Trump “no esperaba” la escalada con Irán
El exanalista aseguró que las recientes declaraciones de Trump en las que lanzó insultos a las autoridades de Irán, reflejan una reacción ante un escenario que, según dijo, no estaba previsto. “Trump está desesperándose y me parece a mí que las señales son bastante claras de que no esperaba esto en absoluto”, afirmó.
Según explicó, la expectativa inicial habría sido una resolución rápida del conflicto tras una operación conjunta con Israel. “Todo parece ser que Benjamín Netanyahu le prometió a Trump que esta guerra iba a terminar en seis horas”, señaló.

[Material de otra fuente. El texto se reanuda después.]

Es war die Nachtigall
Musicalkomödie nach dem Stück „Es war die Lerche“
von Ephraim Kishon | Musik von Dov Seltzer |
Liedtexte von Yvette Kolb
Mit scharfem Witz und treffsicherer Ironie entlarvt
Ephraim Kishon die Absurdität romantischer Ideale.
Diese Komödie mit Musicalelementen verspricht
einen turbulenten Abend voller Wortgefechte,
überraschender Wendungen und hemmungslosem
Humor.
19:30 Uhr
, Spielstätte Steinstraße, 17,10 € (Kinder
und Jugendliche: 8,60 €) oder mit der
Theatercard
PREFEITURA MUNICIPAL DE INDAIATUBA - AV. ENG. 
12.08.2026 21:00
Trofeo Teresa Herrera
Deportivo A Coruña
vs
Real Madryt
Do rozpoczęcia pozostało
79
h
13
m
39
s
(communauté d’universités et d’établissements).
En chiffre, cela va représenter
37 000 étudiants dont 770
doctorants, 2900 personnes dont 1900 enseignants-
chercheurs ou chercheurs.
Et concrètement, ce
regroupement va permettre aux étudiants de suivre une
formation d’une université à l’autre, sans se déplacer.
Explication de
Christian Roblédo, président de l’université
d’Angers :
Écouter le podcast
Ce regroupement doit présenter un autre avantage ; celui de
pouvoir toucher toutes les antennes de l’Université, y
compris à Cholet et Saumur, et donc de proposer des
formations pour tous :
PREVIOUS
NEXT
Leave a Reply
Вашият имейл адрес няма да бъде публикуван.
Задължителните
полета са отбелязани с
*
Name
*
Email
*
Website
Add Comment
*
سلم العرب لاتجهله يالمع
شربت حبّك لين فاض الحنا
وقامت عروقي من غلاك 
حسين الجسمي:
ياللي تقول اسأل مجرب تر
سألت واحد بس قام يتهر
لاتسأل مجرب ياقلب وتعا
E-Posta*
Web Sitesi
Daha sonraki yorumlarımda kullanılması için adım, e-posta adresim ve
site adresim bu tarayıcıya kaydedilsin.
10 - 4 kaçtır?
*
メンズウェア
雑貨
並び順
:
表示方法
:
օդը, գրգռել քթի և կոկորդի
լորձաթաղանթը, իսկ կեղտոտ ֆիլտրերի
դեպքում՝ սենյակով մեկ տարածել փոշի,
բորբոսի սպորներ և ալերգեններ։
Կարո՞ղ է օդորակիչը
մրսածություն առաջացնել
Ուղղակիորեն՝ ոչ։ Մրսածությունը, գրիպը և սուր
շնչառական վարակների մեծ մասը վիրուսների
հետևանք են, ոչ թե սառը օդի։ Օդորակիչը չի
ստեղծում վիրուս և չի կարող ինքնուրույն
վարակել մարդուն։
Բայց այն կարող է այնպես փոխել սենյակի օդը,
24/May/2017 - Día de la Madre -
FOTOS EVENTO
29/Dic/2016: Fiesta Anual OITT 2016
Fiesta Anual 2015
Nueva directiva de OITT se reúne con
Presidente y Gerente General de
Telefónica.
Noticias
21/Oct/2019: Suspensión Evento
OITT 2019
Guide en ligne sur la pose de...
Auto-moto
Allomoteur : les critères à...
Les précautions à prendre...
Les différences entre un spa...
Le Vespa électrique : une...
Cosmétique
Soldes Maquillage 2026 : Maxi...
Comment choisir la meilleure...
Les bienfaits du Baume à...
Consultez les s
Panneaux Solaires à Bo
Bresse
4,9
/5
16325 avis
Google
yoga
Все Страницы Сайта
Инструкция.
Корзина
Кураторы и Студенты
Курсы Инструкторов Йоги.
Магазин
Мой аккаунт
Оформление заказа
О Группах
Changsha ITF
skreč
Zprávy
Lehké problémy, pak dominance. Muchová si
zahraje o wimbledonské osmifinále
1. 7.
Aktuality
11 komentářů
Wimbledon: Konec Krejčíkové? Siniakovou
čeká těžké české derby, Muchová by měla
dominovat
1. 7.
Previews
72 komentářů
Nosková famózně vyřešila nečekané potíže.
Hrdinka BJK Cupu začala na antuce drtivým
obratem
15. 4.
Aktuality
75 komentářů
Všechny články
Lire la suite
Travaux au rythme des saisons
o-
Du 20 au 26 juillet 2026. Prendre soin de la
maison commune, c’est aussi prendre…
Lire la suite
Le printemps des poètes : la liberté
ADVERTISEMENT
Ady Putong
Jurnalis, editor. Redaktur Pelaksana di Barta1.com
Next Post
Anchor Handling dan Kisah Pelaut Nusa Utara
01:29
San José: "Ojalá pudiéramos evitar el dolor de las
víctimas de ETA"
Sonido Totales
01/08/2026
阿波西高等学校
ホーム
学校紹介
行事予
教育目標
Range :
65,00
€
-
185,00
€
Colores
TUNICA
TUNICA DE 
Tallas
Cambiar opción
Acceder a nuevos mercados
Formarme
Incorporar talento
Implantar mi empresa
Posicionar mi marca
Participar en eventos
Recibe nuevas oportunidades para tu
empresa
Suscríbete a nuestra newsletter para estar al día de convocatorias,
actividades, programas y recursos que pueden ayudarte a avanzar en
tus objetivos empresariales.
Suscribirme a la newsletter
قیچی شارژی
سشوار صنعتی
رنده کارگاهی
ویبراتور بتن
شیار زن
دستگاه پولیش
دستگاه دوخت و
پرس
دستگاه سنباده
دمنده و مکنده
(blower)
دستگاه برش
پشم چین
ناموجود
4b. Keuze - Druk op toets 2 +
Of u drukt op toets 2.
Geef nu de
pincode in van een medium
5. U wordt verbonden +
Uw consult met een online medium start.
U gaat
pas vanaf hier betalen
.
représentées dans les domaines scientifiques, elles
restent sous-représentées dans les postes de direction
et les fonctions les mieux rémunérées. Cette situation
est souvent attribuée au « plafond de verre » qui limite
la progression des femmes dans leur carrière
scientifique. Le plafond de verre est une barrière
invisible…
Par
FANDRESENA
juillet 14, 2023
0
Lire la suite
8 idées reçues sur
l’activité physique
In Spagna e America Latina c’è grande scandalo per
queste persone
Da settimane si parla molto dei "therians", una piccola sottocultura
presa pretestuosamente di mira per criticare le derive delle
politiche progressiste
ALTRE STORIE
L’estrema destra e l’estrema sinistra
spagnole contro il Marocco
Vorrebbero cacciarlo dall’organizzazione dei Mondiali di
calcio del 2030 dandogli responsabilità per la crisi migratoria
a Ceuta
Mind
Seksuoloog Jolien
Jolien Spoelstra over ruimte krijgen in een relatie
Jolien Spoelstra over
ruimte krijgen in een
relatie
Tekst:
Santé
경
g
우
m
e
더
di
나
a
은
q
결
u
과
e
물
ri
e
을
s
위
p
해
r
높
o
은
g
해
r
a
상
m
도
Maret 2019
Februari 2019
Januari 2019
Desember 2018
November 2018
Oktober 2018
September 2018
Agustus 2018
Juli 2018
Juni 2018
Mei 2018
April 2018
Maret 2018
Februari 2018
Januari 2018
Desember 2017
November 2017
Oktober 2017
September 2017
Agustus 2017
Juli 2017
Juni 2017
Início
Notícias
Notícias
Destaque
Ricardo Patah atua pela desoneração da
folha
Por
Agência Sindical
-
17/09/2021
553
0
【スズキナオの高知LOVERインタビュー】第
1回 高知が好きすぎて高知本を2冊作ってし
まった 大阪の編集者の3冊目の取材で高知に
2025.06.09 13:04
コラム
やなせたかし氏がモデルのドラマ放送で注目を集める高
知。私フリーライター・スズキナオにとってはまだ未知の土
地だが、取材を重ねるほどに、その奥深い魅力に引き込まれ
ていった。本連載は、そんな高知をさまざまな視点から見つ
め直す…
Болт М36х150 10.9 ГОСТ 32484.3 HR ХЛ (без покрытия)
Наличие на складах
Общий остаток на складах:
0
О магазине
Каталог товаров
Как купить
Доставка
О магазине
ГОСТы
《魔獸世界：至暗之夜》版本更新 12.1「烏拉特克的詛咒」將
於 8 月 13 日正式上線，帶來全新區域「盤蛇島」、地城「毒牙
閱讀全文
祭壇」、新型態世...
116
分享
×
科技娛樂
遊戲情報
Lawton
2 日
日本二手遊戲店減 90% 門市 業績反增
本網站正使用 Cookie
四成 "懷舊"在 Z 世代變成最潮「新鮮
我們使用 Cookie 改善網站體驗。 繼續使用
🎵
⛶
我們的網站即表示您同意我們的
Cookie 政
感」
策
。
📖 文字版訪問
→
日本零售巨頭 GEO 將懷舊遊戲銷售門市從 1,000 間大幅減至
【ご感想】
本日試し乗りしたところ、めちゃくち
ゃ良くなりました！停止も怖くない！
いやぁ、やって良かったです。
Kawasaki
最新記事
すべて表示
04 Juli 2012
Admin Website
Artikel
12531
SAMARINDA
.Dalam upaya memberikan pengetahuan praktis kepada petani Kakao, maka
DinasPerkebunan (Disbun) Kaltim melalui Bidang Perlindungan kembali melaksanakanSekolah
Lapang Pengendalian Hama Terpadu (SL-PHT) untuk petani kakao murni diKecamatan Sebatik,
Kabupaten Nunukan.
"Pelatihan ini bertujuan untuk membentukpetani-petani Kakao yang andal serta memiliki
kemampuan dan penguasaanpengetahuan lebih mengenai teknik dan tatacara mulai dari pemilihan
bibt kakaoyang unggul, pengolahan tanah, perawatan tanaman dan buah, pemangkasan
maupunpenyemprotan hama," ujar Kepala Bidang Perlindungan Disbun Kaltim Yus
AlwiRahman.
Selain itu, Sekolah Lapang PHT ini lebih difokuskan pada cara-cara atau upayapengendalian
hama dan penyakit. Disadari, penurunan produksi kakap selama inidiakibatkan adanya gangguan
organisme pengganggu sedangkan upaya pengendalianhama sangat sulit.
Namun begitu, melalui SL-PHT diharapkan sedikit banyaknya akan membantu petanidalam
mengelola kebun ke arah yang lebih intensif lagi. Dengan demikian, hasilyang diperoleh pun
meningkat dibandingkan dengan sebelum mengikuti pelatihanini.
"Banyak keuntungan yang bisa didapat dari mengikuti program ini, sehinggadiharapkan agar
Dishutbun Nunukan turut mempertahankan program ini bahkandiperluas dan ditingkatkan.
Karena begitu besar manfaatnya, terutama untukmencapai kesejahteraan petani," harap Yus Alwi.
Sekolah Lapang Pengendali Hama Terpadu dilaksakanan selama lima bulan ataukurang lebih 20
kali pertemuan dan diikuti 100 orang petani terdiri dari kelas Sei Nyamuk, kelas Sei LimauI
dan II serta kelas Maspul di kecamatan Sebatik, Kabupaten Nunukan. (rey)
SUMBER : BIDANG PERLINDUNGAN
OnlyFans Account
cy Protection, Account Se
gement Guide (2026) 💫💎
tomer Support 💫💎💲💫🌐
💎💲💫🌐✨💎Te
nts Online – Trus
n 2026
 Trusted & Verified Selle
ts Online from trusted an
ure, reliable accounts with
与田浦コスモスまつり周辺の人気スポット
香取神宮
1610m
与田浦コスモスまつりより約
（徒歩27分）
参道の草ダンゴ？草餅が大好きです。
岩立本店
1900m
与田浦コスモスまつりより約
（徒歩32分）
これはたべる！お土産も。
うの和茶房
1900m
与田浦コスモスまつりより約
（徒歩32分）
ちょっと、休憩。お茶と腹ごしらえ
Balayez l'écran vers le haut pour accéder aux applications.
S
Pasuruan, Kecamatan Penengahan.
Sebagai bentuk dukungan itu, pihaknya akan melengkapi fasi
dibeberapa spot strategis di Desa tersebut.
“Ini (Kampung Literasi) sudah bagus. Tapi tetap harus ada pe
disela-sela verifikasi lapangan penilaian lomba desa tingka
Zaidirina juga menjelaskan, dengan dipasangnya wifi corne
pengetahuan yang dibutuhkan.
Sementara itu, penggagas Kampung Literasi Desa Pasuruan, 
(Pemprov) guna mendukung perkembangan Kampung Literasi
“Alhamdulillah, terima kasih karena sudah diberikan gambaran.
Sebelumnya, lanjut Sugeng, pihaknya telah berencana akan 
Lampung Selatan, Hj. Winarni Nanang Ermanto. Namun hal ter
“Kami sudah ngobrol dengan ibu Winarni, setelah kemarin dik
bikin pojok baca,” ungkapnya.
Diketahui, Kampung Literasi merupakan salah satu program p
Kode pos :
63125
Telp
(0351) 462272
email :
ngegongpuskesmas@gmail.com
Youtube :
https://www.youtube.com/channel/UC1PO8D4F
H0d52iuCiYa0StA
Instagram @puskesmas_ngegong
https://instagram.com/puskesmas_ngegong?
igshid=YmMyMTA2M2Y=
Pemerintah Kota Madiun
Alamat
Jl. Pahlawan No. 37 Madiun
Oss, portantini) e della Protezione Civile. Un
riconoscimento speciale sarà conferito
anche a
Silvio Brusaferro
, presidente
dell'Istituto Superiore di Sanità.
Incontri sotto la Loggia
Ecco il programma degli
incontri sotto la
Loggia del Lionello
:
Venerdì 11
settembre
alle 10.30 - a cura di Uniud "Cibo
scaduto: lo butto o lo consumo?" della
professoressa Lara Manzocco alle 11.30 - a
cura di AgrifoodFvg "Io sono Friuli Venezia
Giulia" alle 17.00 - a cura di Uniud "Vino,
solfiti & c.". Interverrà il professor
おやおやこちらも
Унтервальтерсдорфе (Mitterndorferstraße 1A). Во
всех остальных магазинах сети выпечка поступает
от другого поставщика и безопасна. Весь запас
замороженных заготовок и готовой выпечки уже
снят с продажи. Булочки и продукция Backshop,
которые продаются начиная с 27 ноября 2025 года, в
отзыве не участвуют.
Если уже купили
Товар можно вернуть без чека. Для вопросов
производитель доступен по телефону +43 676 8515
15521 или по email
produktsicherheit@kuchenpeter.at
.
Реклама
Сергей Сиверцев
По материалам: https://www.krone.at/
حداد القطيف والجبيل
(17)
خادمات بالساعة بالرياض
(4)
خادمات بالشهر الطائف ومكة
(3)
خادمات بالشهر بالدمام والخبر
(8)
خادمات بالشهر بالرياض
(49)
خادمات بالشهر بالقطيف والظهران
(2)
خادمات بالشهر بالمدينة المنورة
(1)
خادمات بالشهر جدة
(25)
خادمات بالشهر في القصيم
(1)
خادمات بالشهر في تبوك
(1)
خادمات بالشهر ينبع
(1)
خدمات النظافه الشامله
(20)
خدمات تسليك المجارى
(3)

Sin embargo, indicó que el desarrollo de los acontecimientos ha sido distinto: Irán no se ha rendido, mantiene capacidad de respuesta y ha generado impactos regionales, incluyendo el cierre del estrecho de Ormuz y afectaciones económicas en países del Golfo.
Sostuvo que Irán ha desarrollado durante años capacidades que le permiten sostener el conflicto. Señaló que el país cuenta con infraestructura subterránea, sistemas de misiles y drones que dificultan su neutralización.
Aledo recordó que las agencias de inteligencia estadounidenses no consideraban a Irán una amenaza nuclear activa. Indicó que un estimado nacional elaborado en marzo de 2025 por organismos como la CIA, el FBI y la NSA concluía que Irán no tenía un programa nuclear activo.
“El sistema de inteligencia le dijo a Trump que Irán no era una amenaza”, afirmó. Añadió que informes posteriores reiteraron que el programa nuclear iraní había sido destruido y no existía evidencia de reconstrucción.
Se refirió a la actuación de la directora de Inteligencia Nacional, Tulsi Gabbard, quien presentó al Congreso informes escritos sobre la situación del programa nuclear iraní, pero evitó detallar esos puntos en su exposición oral para evitar tensiones con el presidente. Afirmó que dentro de la administración existe cautela al comunicar información que pueda contradecir la narrativa oficial.
“Trump mandó al basurero la inteligencia”, dijo, al asegurar que prevalecieron presiones políticas externas, particularmente del gobierno israelí. Vinculó la postura de Trump con el apoyo financiero de sectores proisraelíes. “Se dejó llevar por cuestiones políticas, por cuestiones electorales”, sostuvo.
El exanalista considera probable que, si los demócratas recuperan el control del Congreso en las elecciones de noviembre, intentarán nuevamente un proceso de destitución, como lo hicieron en el primer mandato de Trump.